AUGUSTA — Republican leaders, two years removed from a contentious state convention that saw supporters of libertarian candidate Ron Paul clash with Mitt Romney supporters, called for unity at a countywide caucus Saturday at Cony High School.
Republicans need to unite and get behind Republican candidates even if they don’t agree with each other on every single issue, Rick Bennett, chairman of the state Republican Party, told Kennebec County Republicans.
He promised this year’s convention, scheduled for April 25 and 26 in Bangor, will be both fun and unifying, two traits notably missing from 2012’s raucous event.
“If you left the 2012 convention shaking your head, saying, ‘I’m not coming back to this again,’ then, please, don’t miss this one in Bangor,” said Bennett, stressing there will be great unity at the convention this year. “There is important work to be done, but we also need to have a really good, fun time together. That is something that has been missing, and we’re going to bring it back.”

○ ○ ○ ○

### [WHAT IS ASKED]
1. According to the article on the Kennebec County Republican caucus, when and where is this year's state convention scheduled?
2. Write the next few sentences of the article on the Kennebec County Republican caucus, starting after its last sentence.

○ ○ ○ ○

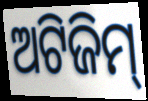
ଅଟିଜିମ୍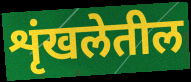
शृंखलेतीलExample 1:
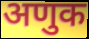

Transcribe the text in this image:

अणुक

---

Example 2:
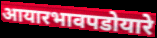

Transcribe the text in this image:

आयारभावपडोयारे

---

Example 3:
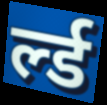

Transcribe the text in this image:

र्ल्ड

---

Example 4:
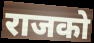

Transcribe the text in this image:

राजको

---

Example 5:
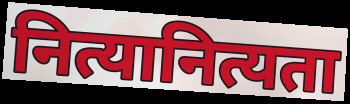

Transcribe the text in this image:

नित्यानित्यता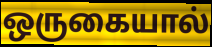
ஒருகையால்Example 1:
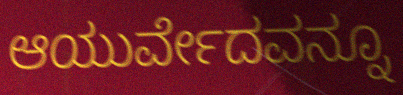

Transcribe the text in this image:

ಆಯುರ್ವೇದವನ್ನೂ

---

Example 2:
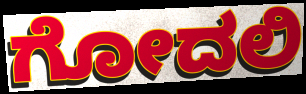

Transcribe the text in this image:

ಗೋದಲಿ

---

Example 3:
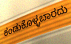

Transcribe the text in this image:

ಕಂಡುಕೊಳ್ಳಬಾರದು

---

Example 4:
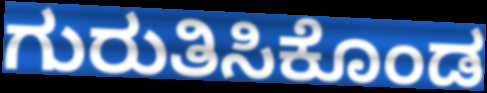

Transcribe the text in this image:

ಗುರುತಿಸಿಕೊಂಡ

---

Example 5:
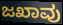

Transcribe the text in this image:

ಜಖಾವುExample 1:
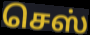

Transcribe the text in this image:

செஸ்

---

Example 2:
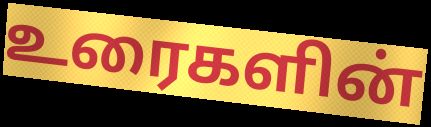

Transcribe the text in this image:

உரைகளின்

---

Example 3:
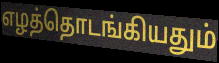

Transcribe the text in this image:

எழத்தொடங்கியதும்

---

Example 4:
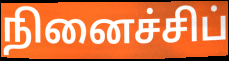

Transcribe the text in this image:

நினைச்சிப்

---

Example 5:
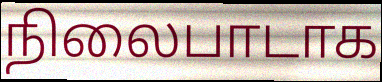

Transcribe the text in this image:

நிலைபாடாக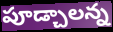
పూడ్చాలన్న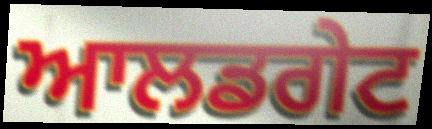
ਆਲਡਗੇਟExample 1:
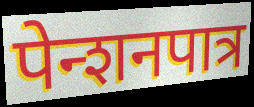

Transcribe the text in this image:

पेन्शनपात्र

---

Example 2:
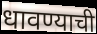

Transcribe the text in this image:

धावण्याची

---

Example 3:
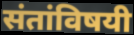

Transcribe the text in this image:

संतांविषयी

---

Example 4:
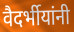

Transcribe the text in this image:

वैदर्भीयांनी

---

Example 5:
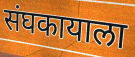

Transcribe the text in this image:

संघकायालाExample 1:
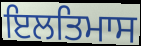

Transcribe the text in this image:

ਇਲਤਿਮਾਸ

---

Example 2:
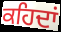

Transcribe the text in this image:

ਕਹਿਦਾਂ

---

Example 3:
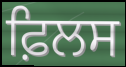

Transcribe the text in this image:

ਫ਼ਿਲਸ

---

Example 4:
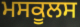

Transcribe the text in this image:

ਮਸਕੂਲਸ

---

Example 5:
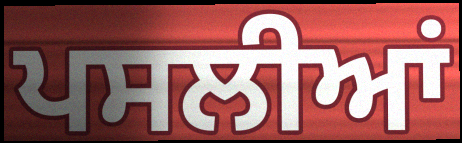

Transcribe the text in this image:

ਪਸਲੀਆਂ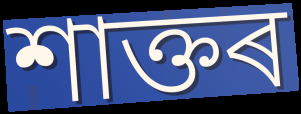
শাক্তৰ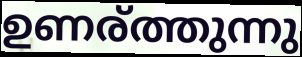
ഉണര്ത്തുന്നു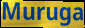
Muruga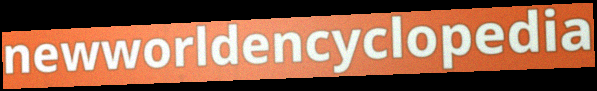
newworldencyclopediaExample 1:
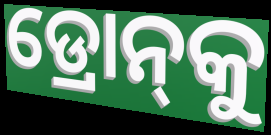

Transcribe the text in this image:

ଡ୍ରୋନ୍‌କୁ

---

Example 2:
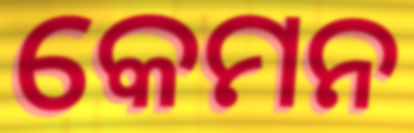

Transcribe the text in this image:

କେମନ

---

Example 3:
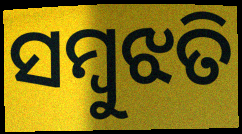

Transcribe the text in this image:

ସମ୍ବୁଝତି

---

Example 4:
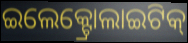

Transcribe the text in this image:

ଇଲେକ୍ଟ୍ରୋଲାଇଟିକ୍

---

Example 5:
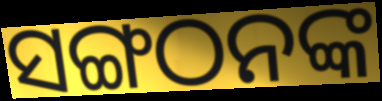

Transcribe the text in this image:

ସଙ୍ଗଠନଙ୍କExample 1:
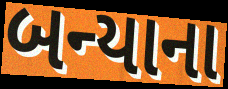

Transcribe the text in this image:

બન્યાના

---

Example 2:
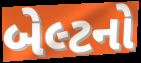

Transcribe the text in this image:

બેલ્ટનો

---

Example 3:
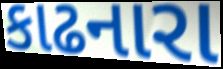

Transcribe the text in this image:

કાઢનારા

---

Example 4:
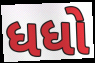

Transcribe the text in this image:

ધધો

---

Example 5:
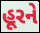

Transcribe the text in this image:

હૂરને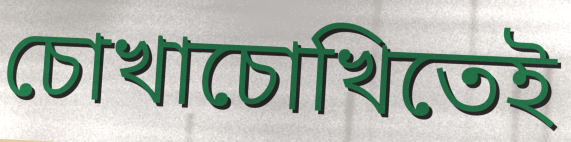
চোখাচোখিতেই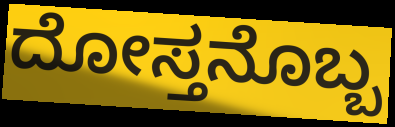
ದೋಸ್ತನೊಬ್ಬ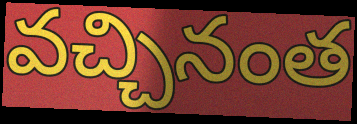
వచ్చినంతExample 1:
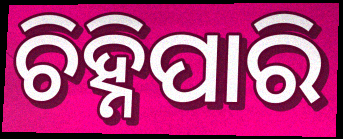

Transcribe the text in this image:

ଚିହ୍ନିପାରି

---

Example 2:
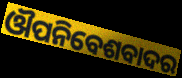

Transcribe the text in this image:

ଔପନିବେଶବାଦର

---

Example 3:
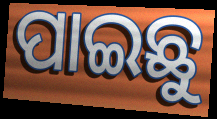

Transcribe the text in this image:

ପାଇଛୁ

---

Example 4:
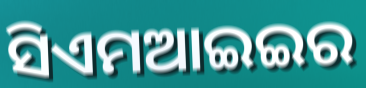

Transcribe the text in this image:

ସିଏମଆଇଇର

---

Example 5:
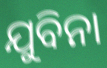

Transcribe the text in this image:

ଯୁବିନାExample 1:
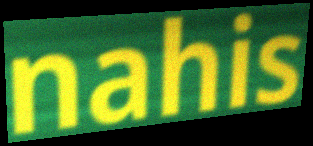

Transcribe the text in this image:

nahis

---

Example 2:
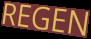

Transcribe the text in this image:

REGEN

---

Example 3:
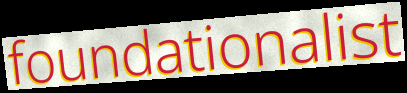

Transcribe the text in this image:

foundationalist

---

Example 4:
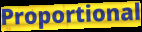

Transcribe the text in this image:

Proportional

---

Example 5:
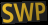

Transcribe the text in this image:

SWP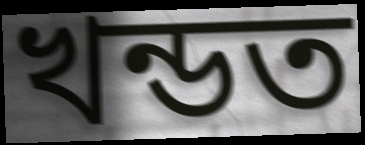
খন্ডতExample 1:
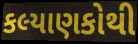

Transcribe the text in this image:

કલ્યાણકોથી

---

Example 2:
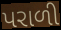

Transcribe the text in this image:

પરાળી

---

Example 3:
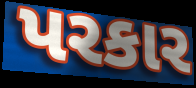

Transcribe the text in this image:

○ ○ ○ ○

### [ANSWERS PROVIDED]
1. April 25 and 26 in Bangor.

2.
Bennett said it’s no secret the party has “been about sharp elbows at times,” as traditional Republicans mixed, sometimes uncomfortably, with Ron Paul supporters, tea party members and others. But he said Republicans should unite around shared views, such as the benefits of less government and the free market and focus on achieving victory not over people they disagree with 15 or 20 percent of the time, but victory over people they disagree with 80 to 90 percent of the time.
“I see all this energy coming to our party as a wonderful thing,” Bennett told the approximately 150 county convention attendees, who, later in the day, met in separate rooms at Cony for individual town caucuses. “Sure, we have to learn to work together. We’ve got to put our differences aside to achieve victory. There’s a lot more that unites us than divides us.”
Bennett and Maine first lady Ann LePage said Republicans need to unite to make the state and country the best it can be, for everyone’s children.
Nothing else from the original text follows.